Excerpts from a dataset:
* * *

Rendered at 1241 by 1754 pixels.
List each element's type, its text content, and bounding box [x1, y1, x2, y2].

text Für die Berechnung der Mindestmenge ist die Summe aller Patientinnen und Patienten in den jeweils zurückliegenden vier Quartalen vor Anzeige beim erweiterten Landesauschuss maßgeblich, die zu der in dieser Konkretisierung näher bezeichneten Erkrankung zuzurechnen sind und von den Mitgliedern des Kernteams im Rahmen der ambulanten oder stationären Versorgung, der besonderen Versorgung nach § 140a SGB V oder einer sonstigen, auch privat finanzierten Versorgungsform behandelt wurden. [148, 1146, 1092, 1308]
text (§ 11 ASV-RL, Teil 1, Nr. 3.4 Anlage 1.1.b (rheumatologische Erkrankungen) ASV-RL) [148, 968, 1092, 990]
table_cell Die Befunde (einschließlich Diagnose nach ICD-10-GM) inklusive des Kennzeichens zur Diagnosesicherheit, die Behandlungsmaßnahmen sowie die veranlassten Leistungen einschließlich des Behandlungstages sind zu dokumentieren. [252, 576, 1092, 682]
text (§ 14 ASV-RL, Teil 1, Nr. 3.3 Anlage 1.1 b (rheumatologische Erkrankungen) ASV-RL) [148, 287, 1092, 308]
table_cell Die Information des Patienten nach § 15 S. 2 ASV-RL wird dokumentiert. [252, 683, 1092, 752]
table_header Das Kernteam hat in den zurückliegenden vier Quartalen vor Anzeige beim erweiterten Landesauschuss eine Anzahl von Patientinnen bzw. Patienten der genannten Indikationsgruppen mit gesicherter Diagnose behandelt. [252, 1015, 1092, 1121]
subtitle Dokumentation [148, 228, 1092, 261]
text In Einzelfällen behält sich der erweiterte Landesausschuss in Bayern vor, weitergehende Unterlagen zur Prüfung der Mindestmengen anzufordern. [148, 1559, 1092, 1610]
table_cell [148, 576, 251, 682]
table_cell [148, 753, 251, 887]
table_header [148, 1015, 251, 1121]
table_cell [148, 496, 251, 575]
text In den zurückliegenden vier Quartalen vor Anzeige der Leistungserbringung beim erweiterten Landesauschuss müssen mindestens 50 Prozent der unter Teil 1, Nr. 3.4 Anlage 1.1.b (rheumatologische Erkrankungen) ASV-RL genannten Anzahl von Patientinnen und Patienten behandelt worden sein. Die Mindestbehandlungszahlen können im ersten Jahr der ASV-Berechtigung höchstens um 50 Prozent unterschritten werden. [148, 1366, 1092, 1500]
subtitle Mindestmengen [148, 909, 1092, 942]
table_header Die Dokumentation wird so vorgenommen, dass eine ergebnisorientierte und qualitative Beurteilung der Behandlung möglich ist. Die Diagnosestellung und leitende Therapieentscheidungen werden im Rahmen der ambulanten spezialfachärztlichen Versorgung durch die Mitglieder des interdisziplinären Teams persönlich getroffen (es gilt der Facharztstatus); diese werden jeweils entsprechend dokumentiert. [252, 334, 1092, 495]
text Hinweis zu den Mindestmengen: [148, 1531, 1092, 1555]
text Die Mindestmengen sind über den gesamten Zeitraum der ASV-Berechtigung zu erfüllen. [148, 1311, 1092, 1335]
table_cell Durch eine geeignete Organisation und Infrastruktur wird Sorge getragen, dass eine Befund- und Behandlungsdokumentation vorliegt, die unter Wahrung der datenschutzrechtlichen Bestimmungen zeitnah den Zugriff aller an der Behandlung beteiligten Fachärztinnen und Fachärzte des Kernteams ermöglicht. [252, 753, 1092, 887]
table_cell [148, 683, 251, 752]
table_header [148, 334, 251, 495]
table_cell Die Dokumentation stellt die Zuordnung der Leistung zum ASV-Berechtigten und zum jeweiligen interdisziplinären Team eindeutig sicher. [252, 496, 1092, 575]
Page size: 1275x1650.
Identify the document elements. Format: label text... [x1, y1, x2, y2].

* * *

Try it: Reproduce all the records precisely.

Task response:
Rendered at 1241 by 1754 pixels.
List each element's type, its text content, and bounding box [x1, y1, x2, y2].

text Für die Berechnung der Mindestmenge ist die Summe aller Patientinnen und Patienten in den jeweils zurückliegenden vier Quartalen vor Anzeige beim erweiterten Landesauschuss maßgeblich, die zu der in dieser Konkretisierung näher bezeichneten Erkrankung zuzurechnen sind und von den Mitgliedern des Kernteams im Rahmen der ambulanten oder stationären Versorgung, der besonderen Versorgung nach § 140a SGB V oder einer sonstigen, auch privat finanzierten Versorgungsform behandelt wurden. [148, 1146, 1092, 1308]
text (§ 11 ASV-RL, Teil 1, Nr. 3.4 Anlage 1.1.b (rheumatologische Erkrankungen) ASV-RL) [148, 968, 1092, 990]
table_cell Die Befunde (einschließlich Diagnose nach ICD-10-GM) inklusive des Kennzeichens zur Diagnosesicherheit, die Behandlungsmaßnahmen sowie die veranlassten Leistungen einschließlich des Behandlungstages sind zu dokumentieren. [252, 576, 1092, 682]
text (§ 14 ASV-RL, Teil 1, Nr. 3.3 Anlage 1.1 b (rheumatologische Erkrankungen) ASV-RL) [148, 287, 1092, 308]
table_cell Die Information des Patienten nach § 15 S. 2 ASV-RL wird dokumentiert. [252, 683, 1092, 752]
table_header Das Kernteam hat in den zurückliegenden vier Quartalen vor Anzeige beim erweiterten Landesauschuss eine Anzahl von Patientinnen bzw. Patienten der genannten Indikationsgruppen mit gesicherter Diagnose behandelt. [252, 1015, 1092, 1121]
subtitle Dokumentation [148, 228, 1092, 261]
text In Einzelfällen behält sich der erweiterte Landesausschuss in Bayern vor, weitergehende Unterlagen zur Prüfung der Mindestmengen anzufordern. [148, 1559, 1092, 1610]
table_cell [148, 576, 251, 682]
table_cell [148, 753, 251, 887]
table_header [148, 1015, 251, 1121]
table_cell [148, 496, 251, 575]
text In den zurückliegenden vier Quartalen vor Anzeige der Leistungserbringung beim erweiterten Landesauschuss müssen mindestens 50 Prozent der unter Teil 1, Nr. 3.4 Anlage 1.1.b (rheumatologische Erkrankungen) ASV-RL genannten Anzahl von Patientinnen und Patienten behandelt worden sein. Die Mindestbehandlungszahlen können im ersten Jahr der ASV-Berechtigung höchstens um 50 Prozent unterschritten werden. [148, 1366, 1092, 1500]
subtitle Mindestmengen [148, 909, 1092, 942]
table_header Die Dokumentation wird so vorgenommen, dass eine ergebnisorientierte und qualitative Beurteilung der Behandlung möglich ist. Die Diagnosestellung und leitende Therapieentscheidungen werden im Rahmen der ambulanten spezialfachärztlichen Versorgung durch die Mitglieder des interdisziplinären Teams persönlich getroffen (es gilt der Facharztstatus); diese werden jeweils entsprechend dokumentiert. [252, 334, 1092, 495]
text Hinweis zu den Mindestmengen: [148, 1531, 1092, 1555]
text Die Mindestmengen sind über den gesamten Zeitraum der ASV-Berechtigung zu erfüllen. [148, 1311, 1092, 1335]
table_cell Durch eine geeignete Organisation und Infrastruktur wird Sorge getragen, dass eine Befund- und Behandlungsdokumentation vorliegt, die unter Wahrung der datenschutzrechtlichen Bestimmungen zeitnah den Zugriff aller an der Behandlung beteiligten Fachärztinnen und Fachärzte des Kernteams ermöglicht. [252, 753, 1092, 887]
table_cell [148, 683, 251, 752]
table_header [148, 334, 251, 495]
table_cell Die Dokumentation stellt die Zuordnung der Leistung zum ASV-Berechtigten und zum jeweiligen interdisziplinären Team eindeutig sicher. [252, 496, 1092, 575]
Page size: 1275x1650.
Identify the document elements. Format: label text... [x1, y1, x2, y2].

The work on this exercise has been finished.